Siempre agradable hablar de Camus, lo siento cercano; un amigo: así es como lo veo y leo.  No sé si al principio elegí su libro o él me eligió a mí, en todo caso yo lo elegí luego a él: algo de lo que me siento agradecido y jamás me arrepentí no dando por perdido aquel tiempo. No sé cuánto aprendí o desaprendí con él, en mi caso cuesta distinguir cuánto puede dejar alguien, sus escritos y razonamientos en uno mismo, más cuando la consecuencia de ello no es evidente ni mediata, sino una sinergia progresiva entre la memoria y la razón que en algún momento y por alguna circunstancia se hace perceptible, pudiendo entonces señalarla como consecuencia de, tal y como me dispongo a mostrar. 

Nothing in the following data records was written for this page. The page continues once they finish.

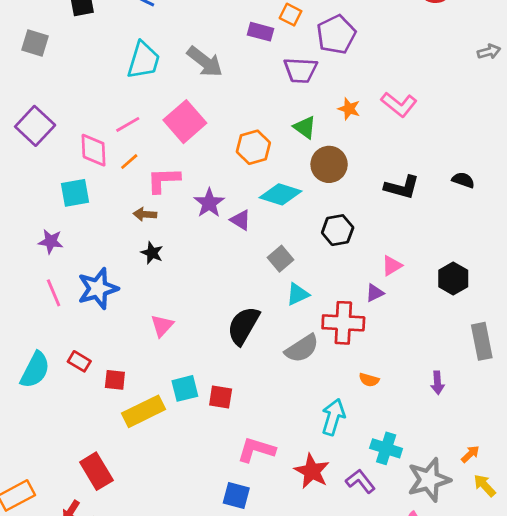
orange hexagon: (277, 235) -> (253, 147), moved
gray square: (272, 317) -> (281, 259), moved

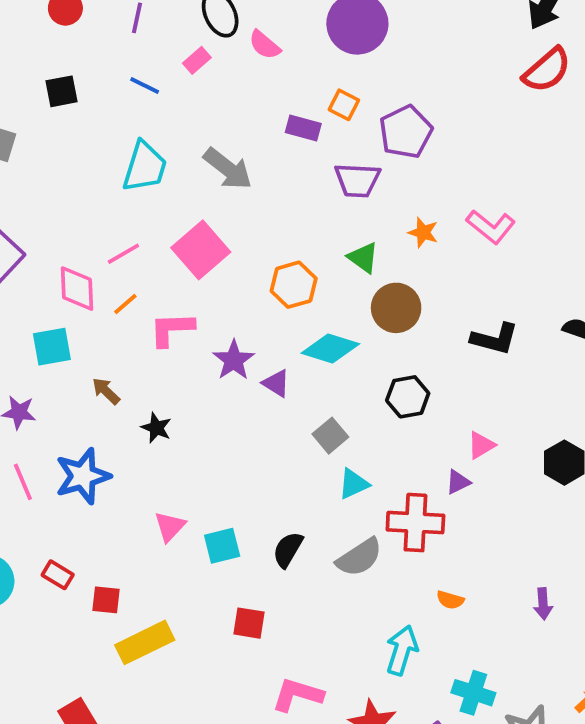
brown arrow: (145, 214) -> (106, 391), moved, turned 40
black semicircle: (243, 326) -> (288, 550), moved, size x0.7
cyan square: (185, 388) -> (222, 546), moved

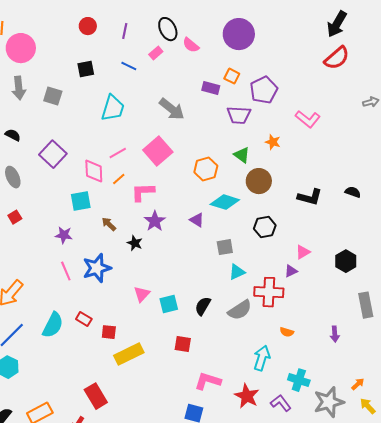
cyan trapezoid: (145, 167) -> (113, 108), moved
pink L-shape: (491, 227) -> (308, 119), moved
purple star: (234, 360) -> (155, 221), moved
gray square: (330, 436) -> (225, 247), turned 30

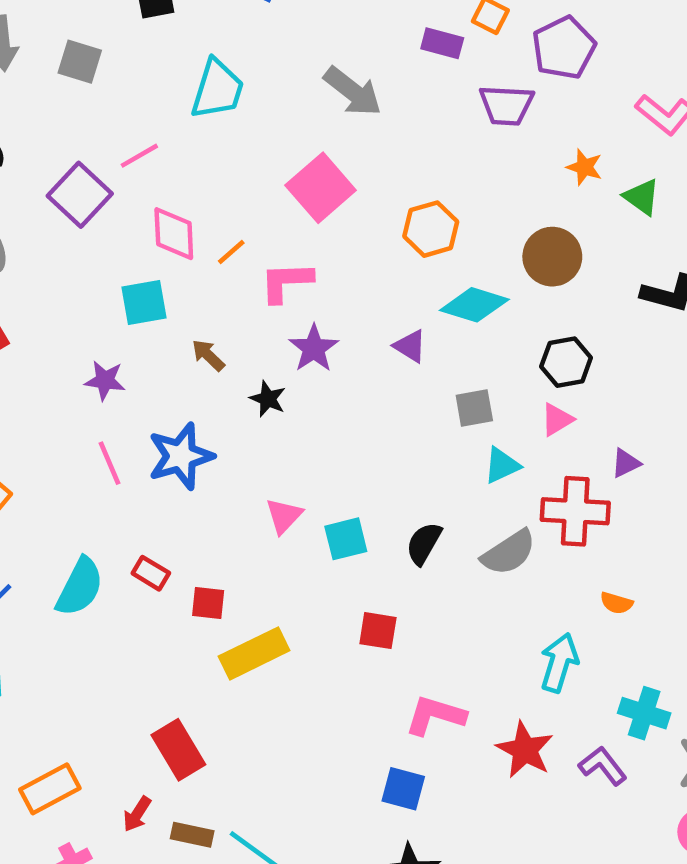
pink line: (118, 153) -> (139, 156), moved
green triangle: (242, 155) -> (642, 197), moved
pink triangle: (303, 252) -> (557, 419), moved

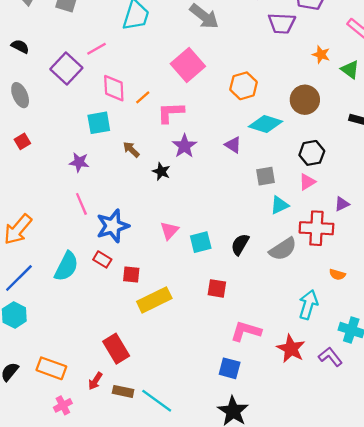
blue star: (181, 456) -> (113, 226), moved
orange rectangle: (50, 789) -> (51, 368), turned 48

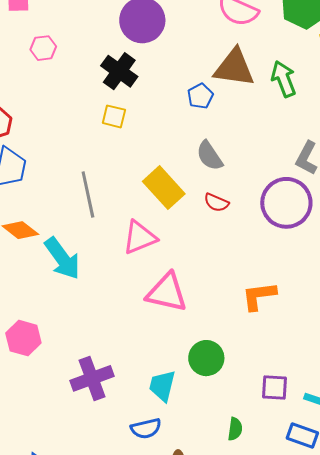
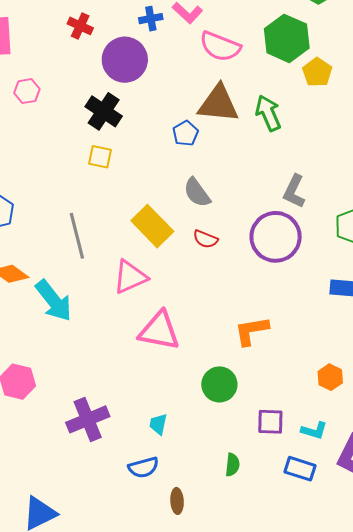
green circle: (206, 358) -> (219, 384), moved
cyan trapezoid: (162, 386) -> (158, 424), size x0.7

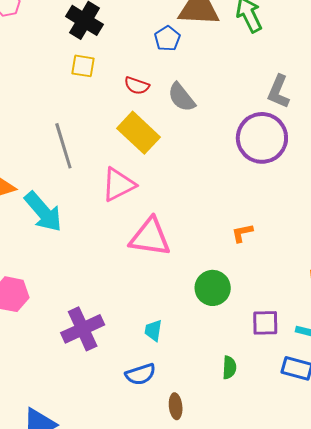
red semicircle: (205, 239) -> (137, 86), moved
orange L-shape: (251, 331) -> (242, 233), size x0.6

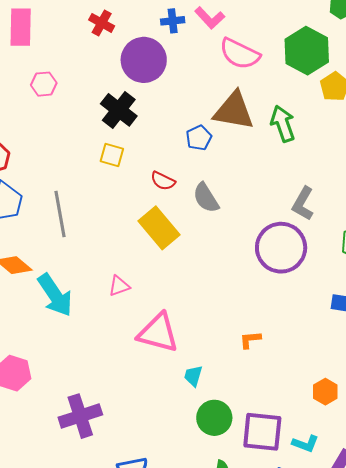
gray line: (63, 146) -> (60, 214), moved
pink triangle: (119, 184) -> (119, 286), moved, size x0.6
green circle: (213, 288) -> (214, 418), moved
purple square: (265, 323) -> (262, 432), size x1.5
cyan trapezoid: (153, 330) -> (193, 376), moved

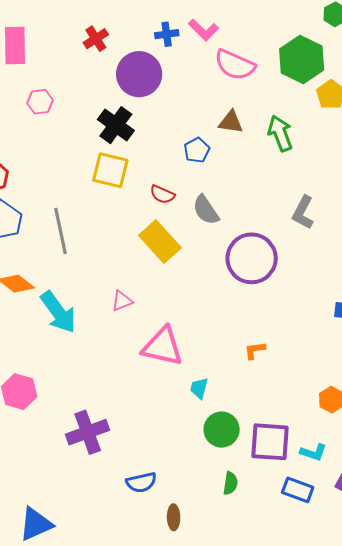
red cross: (102, 23) -> (96, 39), turned 30
brown triangle: (234, 111) -> (231, 122), size x0.6
yellow square: (112, 155) -> (110, 170), size x1.5
purple circle: (281, 248) -> (252, 258), moved

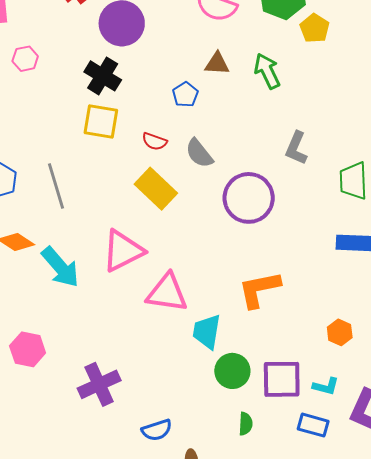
pink triangle: (122, 301) -> (123, 251), size x2.0
orange L-shape: (255, 350) -> (259, 289), size x2.0
cyan trapezoid: (199, 388) -> (207, 332), size x1.6

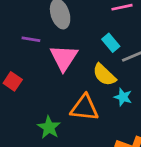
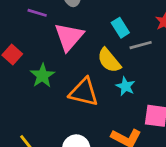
green star: (49, 127) -> (42, 76), moved

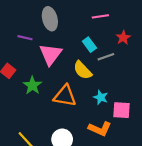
cyan star: (126, 86) -> (101, 97), moved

"Nuestros contemporáneos no son simplemente los escritores de nuestra época, muchos de los cuales ya nunca podremos leer; contemporáneos son los textos que leímos e hicimos nuestros en un momento dado, los que han dejado una huella en nosotros." Michael Wood


 Aunque cuando nací, 1968, él había muerto 1960, Camus ha sido para mí uno de esos escritores que hice mío. influenciado éste de joven, por los mismos autores que me influenciaron a mí y con casi la misma edad, intuyo, desarrollé algún tipo de vínculo con su espíritu. Un vínculo, una cercanía que a otros parece costarle más, no por no entender lo que escribe, sino más por entender cómo sentía, en tanto a la influencia que representa la lectura de aquellos, a los que pocos siendo tan jóvenes se aprestan a leer. Sobra decir, que siempre he sentido admiración por aquel tipo, que saltó como un espontáneo al ruedo de la filosofía,  llevado por aquella  sinvergüenza "torera" y la valentía de no aceptar una existencia irreflexiva. Burlándose en su día sus detractores, definiéndolo como un filósofo para jóvenes, y que hoy sigue siendo la opinión de no pocos académicos, como no podía ser de otra manera, viniendo de académicos esa opinión. Pero y volviendo a lo que iba, de cuanto de sus escritos yo pude obtener, sirviéndome uno de ellos destaca entre todos ellos: Sísifo, de quien no interesa tanto su castigo, como lo que Camus nos enseñó y ocurre durante una parte de éste, justo, cuando una vez alcanzada la cima con la roca, ésta vuelve a caer, y el vé “a ese hombre volver a bajar con paso lento pero igual hacia el tormento cuyo fin no conocerá jamás. Esta hora que es como una respiración, y que vuelve tan seguramente como su desdicha, es la hora de la conciencia. En cada uno de los instantes en que abandona las cimas y se hunde poco a poco en las guaridas de los dioses, es superior a su destino. Es más fuerte que su roca” – el mito de Sísifo, Camus.  Justo, en ese preciso momento, es en esa bajada en silencio con su conciencia, cuando Sísifo “es superior a su destino, y más fuerte que su roca”. Un momento, que todos incluso en la peor de las situaciones encontraremos, como yo encontré tras mi accidente y otras fatalidades; haciendo valer la afirmación: que de una tragedia no todo momento es tragedia y que en ella nuestra conciencia, sea al anochecer o libre por momentos del dolor, actúa, y por ella nos reponemos, sobreponiéndonos, sino de inmediato y definitivamente, durante al menos un breve periodo de tiempo a ella: siendo, nosotros más fuertes que trágico nuestro destino. Camus no me me enseñó a pensar, me mostró cómo sobrevivir.

Y por último –no me quiero extender– relativo a su segunda novela, La peste (1947) se podía extraer un inquietante advertencia, (infundada, en aquel momento de explosión y superioridad de la ciencia y el hombre sobre la naturaleza) una metáfora del Mal, encubierta y casi disuelta por la tremenda historia de una epidemia mortal en Orán, donde emerge lo mejor de la fraternidad humana,  y los justos  sacrifican su bienestar para cuidar a los demás.Pero también lo peor, mostrándonos que las peores epidemias no son biológicas, sino morales; y en situaciones de crisis, sale a luz lo peor de la sociedad y las personas: insolidaridad, egoísmo, inmadurez, irracionalidad. "porque el bacilo de la peste no muere ni desaparece nunca (…) y que quizá llegue un día en que, para desdicha y enseñanza de los hombres, la peste despierte a sus ratas y las envíe a morir a una ciudad dichosa"La peste (fragmento).